The film continues the story of teenage Billy Batson who, upon reciting the magic word “SHAZAM!” is transformed into his adult Super Hero alter ego, Shazam.
Director David F. Sandberg is back with the sequel to his child turned adult superhero named Shazam! Back in 2019 with the original, it was a surprise hit. It may not have been a huge worldwide blockbuster at the box office, but it was still profitable and was surprisingly good at being able to cater to both children and adults. Four years later it’s unfortunate, but some may not say the same for the sequel. Fury of the Gods is a fun lighthearted film, but at the cost of being super friendly it may have taken away the entertainment value that made the first film stand out so well.
What’s great about Fury of the Gods is it still acknowledges the obvious. Billy Batson aka Shazam (Zachary Levi) is a child that turns into an adult superhero. He may have the muscles, but his mind has not caught up yet. It’s fascinating to see how a young man with abandonment issues and years of trauma has to take on so much cosmic responsibility and maturity. It would send anyone down a mental gymnastics trip trying to make sense of it all. The plot addresses this well and has a great number of comedic beats to make you smile from ear to ear regarding it. Shazam is dealing with so much and it’s fun to see him try to tackle it all.
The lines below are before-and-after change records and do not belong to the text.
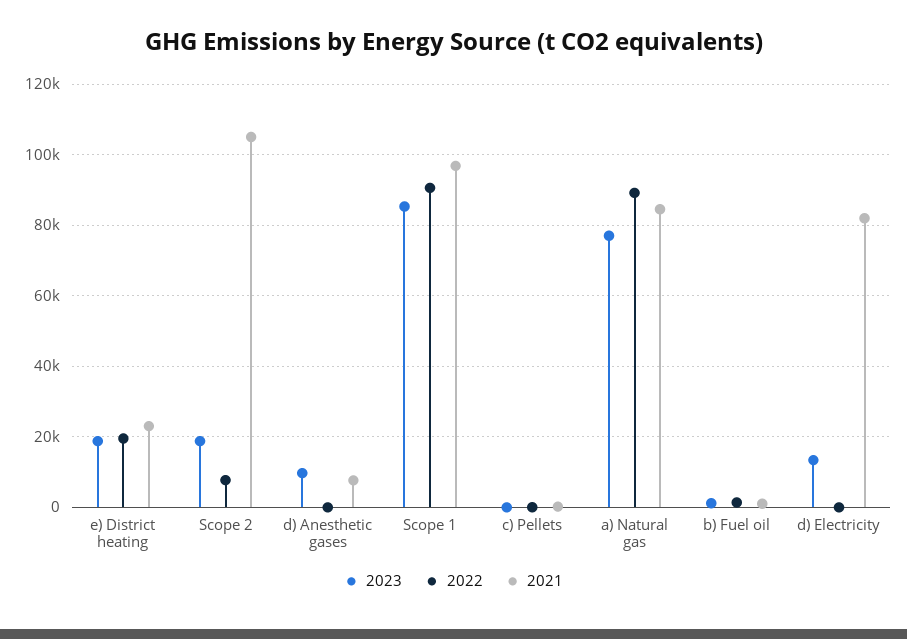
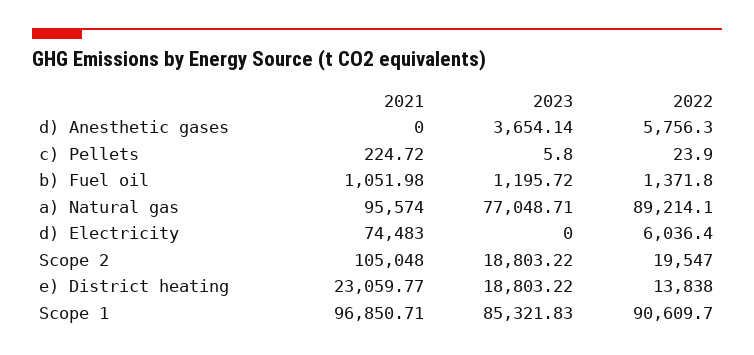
  {
    "2023": {
      "e) District heating": 18803.22,
      "Scope 2": 18803.22,
-     "d) Anesthetic gases": 10000,
+     "d) Anesthetic gases": 3654.14,
      "Scope 1": 85321.83,
      "c) Pellets": 5.8,
      "a) Natural gas": 77048.71,
      "b) Fuel oil": 1195.72,
-     "d) Electricity": 14000
+     "d) Electricity": 0
    },
    "2022": {
-     "e) District heating": 20000,
+     "e) District heating": 13838,
-     "Scope 2": 8000,
+     "Scope 2": 19547,
-     "d) Anesthetic gases": 0,
+     "d) Anesthetic gases": 5756.3,
      "Scope 1": 90609.7,
      "c) Pellets": 23.9,
      "a) Natural gas": 89214.1,
      "b) Fuel oil": 1371.8,
-     "d) Electricity": 0
+     "d) Electricity": 6036.4
    },
    "2021": {
      "e) District heating": 23059.77,
      "Scope 2": 105048,
-     "d) Anesthetic gases": 8000,
+     "d) Anesthetic gases": 0,
      "Scope 1": 96850.71,
      "c) Pellets": 224.72,
-     "a) Natural gas": 84000,
+     "a) Natural gas": 95574,
      "b) Fuel oil": 1051.98,
-     "d) Electricity": 82000
+     "d) Electricity": 74483
    }
  }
It’s the same amount of frustration dealing with his powers and trying to lead a team. He has no experience with this. This boy can’t even balance a checkbook, but he’s supposed to lead other members of his family, the Shazam family, where all members are either his age or younger. This small group of heroes is trying their best to save the day when helpless humans are in danger. They put forth a great effort, but it’s not enough and the general public isn’t happy. It was a great display and use of powers from the small group but there are many cracks that need to be filled if they’re to be respected as an honorable superhero group. Sometimes you can save the world, but people will still complain that you didn’t do it fast enough. That’s the dilemma we found our heroes in which was a great sight to see.
When it comes to the villains it’s a complete miss. Hespera (Helen Mirren) and Kalypso (Lucy Liu) have no business in the film. Not that they’re above comic book roles, but this time it doesn’t work. Sure, their characters are gods from the past and they may not possess the social skills that would help them fit well into today’s society with others. In the beginning, they seem dangerous, but afterwards their presence didn’t equate to their bark. Instead of just killing their opposition or stealing their powers they took part in pointless monologuing yelling their frustrations. “I’m going to kill you now because I’m dangerous,” energy was spewing from their pores, and I just want them to get on with it instead of saying it. It’s mind-boggling what Anthea (Rachel Zegler) was doing. At this time, it’s still not clear whether she was a good or bad guy. Also, what’s up with her powers? It’s difficult to explain. She’s able to manipulate matter and shift high skyscrapers back and forth as easily as it is playing with Lego blocks. Seriously?! If she can do this she should literally be one of the most powerful people on the planet if not in the galaxy. Yet it feels very wasted and confusing.
The action in the film was fine. There was a ton of it, but none of it contained any stakes except during the first act of the film when the Shazam family is trying to save people on a crashing bridge. Other than that, it’s obvious that everyone in perceived danger will be ok or survive. There were some punches, kicks, and blasts of lightning energy that did look appealing on the big screen, but none of it had any weight. The continuity in the battles were nonexistent as well. While some were fighting others are just standing there as onlookers. This is horrible and all characters in close proximity of each other should be engaged in the fight.
The biggest sin of this movie is who it’s actually designed for. In my opinion, this is not for adults and children like the first film. It’s strictly for children with its soft silly tone and a number of jokes. There is one sequence where a city is literally infested with giant monsters everywhere terrorizing anything that moves, but it’s all a joke and not taken seriously. There’s no panic at all from the heroes and a solution to the problem arises in less than three seconds. If the characters on screen aren’t scared, how can an audience member be?
With all that being said, this film isn’t horrible. It’s not a waste of time or trash. There’s still a lot of fun to be had if you make your way to the theater to see it. However, it’s not remotely as good as the first film which was one of the better comic book films at the time of its release. This is a turn your brain completely off, laugh at all the jokes, and appreciate the bright lights kind of movie. There is no threat, no danger, and no stakes in the film which makes it a little dull but still fun. At one point it appeared that the bad guys won, so it’s confusing why they’re still fighting. It appears the filmmaker didn’t care to have this make sense. It’s just sad that so much happened in this film that would warrant worldwide attention yet other heroes like Superman, Batman, or Wonder Woman don’t show up at all and if they did it was far too late. This film is not to be taken seriously and is mainly just two hours of jokes. So if that’s what you’re looking for you’ll have the best time ever!